**HOW TO COMPLETE THIS TASK:** Once the line containing "of moonlets, pinch of heavy bombardment." is found, retype it and each line after it through the last entry below, word for word, and nothing else.

═══

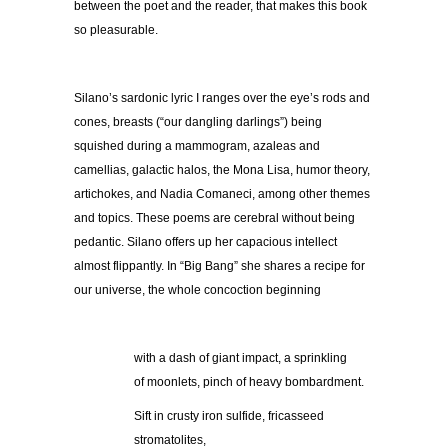
between the poet and the reader, that makes this book
so pleasurable.
Silano’s sardonic lyric I ranges over the eye’s rods and
cones, breasts (“our dangling darlings”) being
squished during a mammogram, azaleas and
camellias, galactic halos, the Mona Lisa, humor theory,
artichokes, and Nadia Comaneci, among other themes
and topics. These poems are cerebral without being
pedantic. Silano offers up her capacious intellect
almost flippantly. In “Big Bang” she shares a recipe for
our universe, the whole concoction beginning
with a dash of giant impact, a sprinkling
of moonlets, pinch of heavy bombardment.
Sift in crusty iron sulfide, fricasseed
stromatolites,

═══

**ANSWER TO THIS EXERCISE:**
of moonlets, pinch of heavy bombardment.
Sift in crusty iron sulfide, fricasseed
stromatolites,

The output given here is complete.